Down below, in Osaka’s bustling Umeda district, life flows forward like it always has.

But now I’m here watching it, in a position that I’ve dreamed of for years.

I’m in Japan, going room to room at our Umeda school, the most prestigious location of the foreign language institute I work for.

It’s a glitzy, polished, beautiful office.

I’m going from room to room — refilling tissues boxes. It’s part of the job and I don’t mind tasks like this. Somebody has to do it, why not me?

I stop to look out of the window.

Way out in the distance, I view the mountains which surround Osaka. It can all mean nothing, just endless earth from here to there.

Or, it can mean everything, endless life to be lived.

I watch the massive HEP FIVE Ferris Wheel turn, ever so slowly. It would be a cool spot for a James Bond boss battle.

Umeda, Osaka.
Umeda, Osaka.

Its reflection gleams off the adjacent buildings, and I think about how much is happening in the world at once.

I watch as a plane soars through the Osaka skyline, its shadow drifting upon the cityscape.

Countless people cross the street, take out the trash over there, sit in the park over there — and then there’s me, looking upon all of this, plunging deeper into my own thoughts in this silent room.

When alone in nature, you feel small, yet important in some vital way.

You’re a part of something, a family that is the forests, the sea, the mountains; and if they could be so beautiful, so natural and serene, so could you.

In a city, you draw from its well of energy.

You feel small, too, but not compared to something grandiose.
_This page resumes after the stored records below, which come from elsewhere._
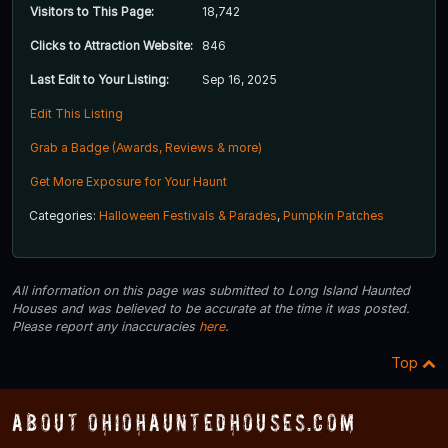
Visitors to This Page:
18,742
Clicks to Attraction Website:
846
Last Edit to Your Listing:
Sep 16, 2025
Edit This Listing
Grab a Badge (Awards, Reviews & more)
Get More Exposure for Your Haunt
Categories:
Halloween Festivals & Parades
,
Pumpkin Patches
All information on this page was submitted to Long Island Haunted
Houses and was believed to be accurate at the time it was posted.
Please report any inaccuracies
here
.
Top
About OhioHauntedHouses.com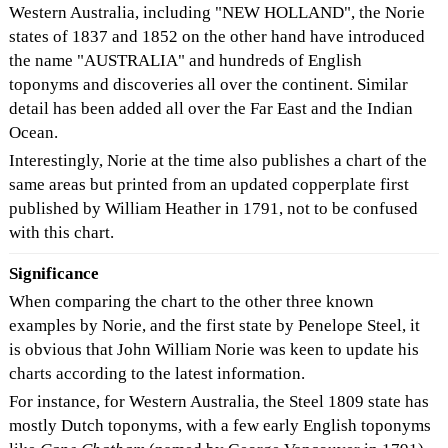
Western Australia, including "NEW HOLLAND", the Norie
states of 1837 and 1852 on the other hand have introduced
the name "AUSTRALIA" and hundreds of English
toponyms and discoveries all over the continent. Similar
detail has been added all over the Far East and the Indian
Ocean.
Interestingly, Norie at the time also publishes a chart of the
same areas but printed from an updated copperplate first
published by William Heather in 1791, not to be confused
with this chart.
Significance
When comparing the chart to the other three known
examples by Norie, and the first state by Penelope Steel, it
is obvious that John William Norie was keen to update his
charts according to the latest information.
For instance, for Western Australia, the Steel 1809 state has
mostly Dutch toponyms, with a few early English toponyms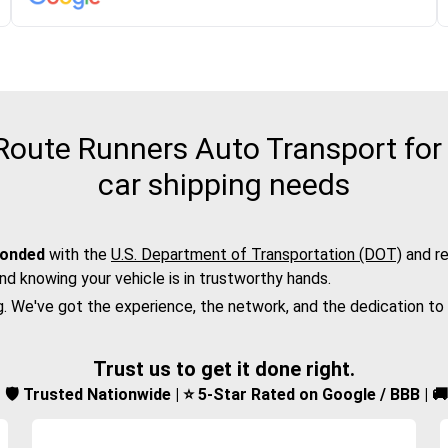
ute Runners Auto Transport for t
car shipping needs
bonded
with the
U.S. Department of Transportation (DOT)
and re
nd knowing your vehicle is in trustworthy hands.
g. We've got the experience, the network, and the dedication to
Trust us to get it done right.
d | 🛡️ Trusted Nationwide | ⭐ 5-Star Rated on Google / BBB | 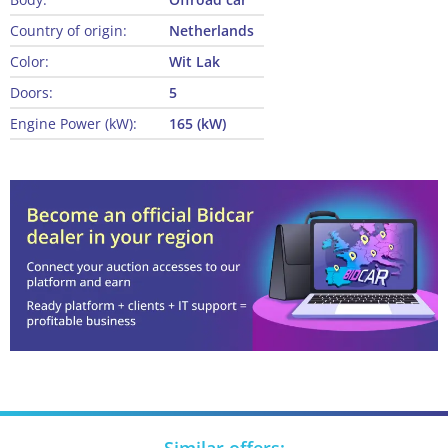
Country of origin:
Netherlands
Color:
Wit Lak
Doors:
5
Engine Power (kW):
165 (kW)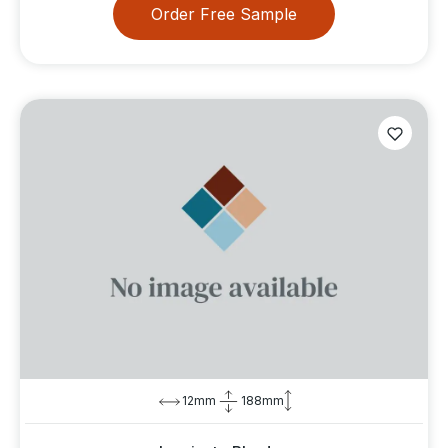
Order Free Sample
12mm
188mm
Rather to the endlessly passing faces that seem just like faces, but are so much more.

You might realize that there are endless people, yet they are just like you and me, with the ability to dive deeper and deeper into this river of thought that’s individual, unique, yet feeds a greater ocean of possibility.
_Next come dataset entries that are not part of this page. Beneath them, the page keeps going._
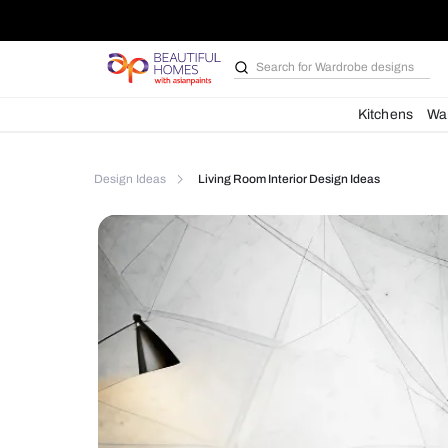
Search for
Bathroom i
Kit
Design Ideas
Living Room Interior Design Ideas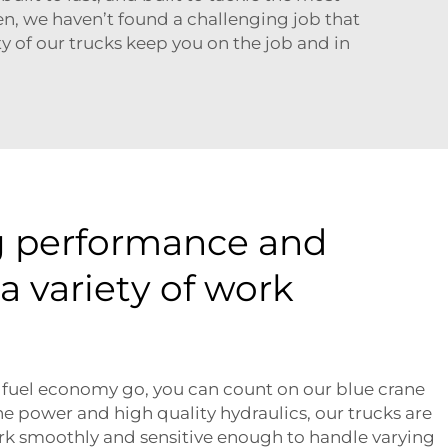
en, we haven’t found a challenging job that
y of our trucks keep you on the job and in
g performance and
 a variety of work
 fuel economy go, you can count on our blue crane
e power and high quality hydraulics, our trucks are
ork smoothly and sensitive enough to handle varying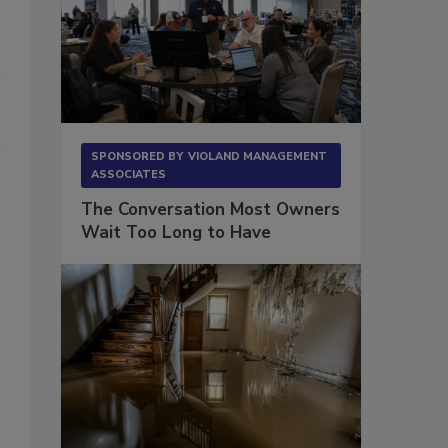
SPONSORED BY
VIOLAND MANAGEMENT
ASSOCIATES
The Conversation Most Owners
Wait Too Long to Have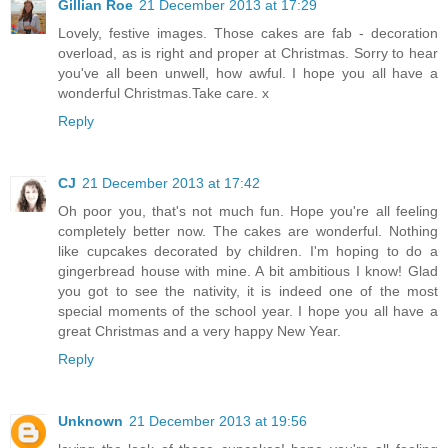
Gillian Roe
21 December 2013 at 17:29
Lovely, festive images. Those cakes are fab - decoration
overload, as is right and proper at Christmas. Sorry to hear
you've all been unwell, how awful. I hope you all have a
wonderful Christmas.Take care. x
Reply
CJ
21 December 2013 at 17:42
Oh poor you, that's not much fun. Hope you're all feeling
completely better now. The cakes are wonderful. Nothing
like cupcakes decorated by children. I'm hoping to do a
gingerbread house with mine. A bit ambitious I know! Glad
you got to see the nativity, it is indeed one of the most
special moments of the school year. I hope you all have a
great Christmas and a very happy New Year.
Reply
Unknown
21 December 2013 at 19:56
There has to be some reason to that, how we’ve all been gifted this thing called life, and it may feel like we’re alone because often we are, as I am in this room.

But we’re not.

We all grapple with the same daily trifles and thoughts and worries — yes, they vary and change — but we all deal with something.
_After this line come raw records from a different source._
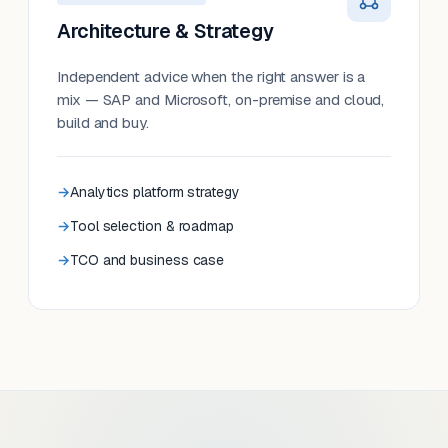
Architecture & Strategy
Independent advice when the right answer is a
mix — SAP and Microsoft, on-premise and cloud,
build and buy.
Analytics platform strategy
Tool selection & roadmap
TCO and business case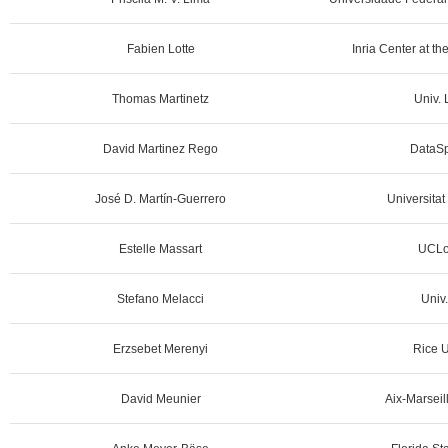
Fabien Lotte
Inria Center at th
Thomas Martinetz
Univ. 
David Martinez Rego
DataSp
José D. Martín-Guerrero
Universitat
Estelle Massart
UCLo
Stefano Melacci
Univ.
Erzsebet Merenyi
Rice U
David Meunier
Aix-Marseill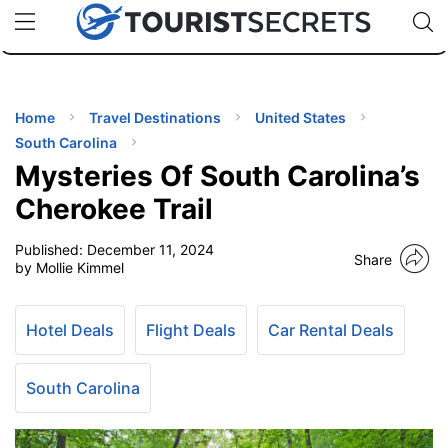
🇯🇵
🇹🇭
🇬🇧
🇺🇸
🇩🇪
uPhone
Cheap eSIM for 150+ Countries
Code: SECR
INATIONS
ES
Home
Travel Destinations
United States
South Carolina
EL TIPS
Mysteries Of South Carolina’s
Cherokee Trail
SSORIES
Published:
December 11, 2024
Share
by Mollie Kimmel
NNING
Hotel Deals
Flight Deals
Car Rental Deals
EL
EWS
South Carolina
It’s nothing new; people throughout history have battled and wondered, just as we do now.

And what differentiates the individuals from the masses, I believe, is not those that try to stand out for its own sake, putting others below them.

But those that stand out through connection.

Those who hit on something intrinsic: our longing to understand our time on earth and embrace it in a way that speaks to the universal spirit.

Shared pain, that can be overcome.

Shared love, spread in the most trivial of ways.

Shared striving, to be what we’re meant to be.

Shared discovery, by living every day as if it matters.

We worry about our lives, as there are no shortage of things to worry about. We all feel pain, and seek to lessen that pain; we struggle to figure out what we’re supposed to do, where we’re meant to go, how to give meaning to the meaningless.

How do we make that struggle lessen in ourselves, which in turn helps others? Well, perhaps it’s the opposite.

How to make the struggle lessen in others, which in turn, lessens it in ourselves.

It doesn’t need to be anything more than a smile; a smile beams like a star, connecting us all in this great constellation.

Ever since I visited Japan in 2019, I wondered what it would be like to live here.

Not just traveling through, trying to get as much done in as little time as possible. But taking things slow, experiencing moments like this, everyday life.

I remember wondering what it would be like to be the chill dude working at the beautiful hostel my friends and I stayed at in Tokyo.

Well, I’m here now.

Some things have changed, but I’m still me, dancing with life.

I still feel the pain in my body, the uncertainty in my mind, the doubt that we all undergo; it’s what it means to be human.

I wonder what I’m doing, where I’m headed every day. I fear never making it to that next threshold — I really don’t know what that is, only what it’s supposed to be.

The only way to discover what’ll happen, is to try. One step at a time.

Fear could have stopped me from taking this step and moving to Japan, because it’s scary to move across the world when you don’t know how things are gonna work out.

What if you don’t like it? I was asked.

Then, at least I know, and I’ll never regret not coming here.

Where are you then? I’ve discovered something new, instead of being stuck.

That in itself is some sort of victory.

Knowing I tried supersedes any doubt I feel; I’m not here for any other reason than to have the adventure of my life.

You don’t have to move across the world to have the same.

You’ll know when you’re on the adventure of your life — it’ll be full of joy, and pain, and a striving to understand.

Stray from the shore. Do what scares you. Face fear, and smile. Shed some tears.

Sometimes, you don’t have to be so strong.

Just continue with your heart on your sleeve.

Maybe it is our vulnerabilities which connect us, as they shine light into those imperceptible places we all feel within our bones.

Our vulnerabilities make us stronger than we can possibly understand. But it’s challenging to see them until we’re grappling with something worthwhile.

Then, in the midst of that hot mess, what we share becomes the most beautiful.

The ability to watch the setting sun; we’re not alone in that, ever. We all feel that color change, that light shift, the cold fall like a blanket upon the city; the neon lights begin to glow.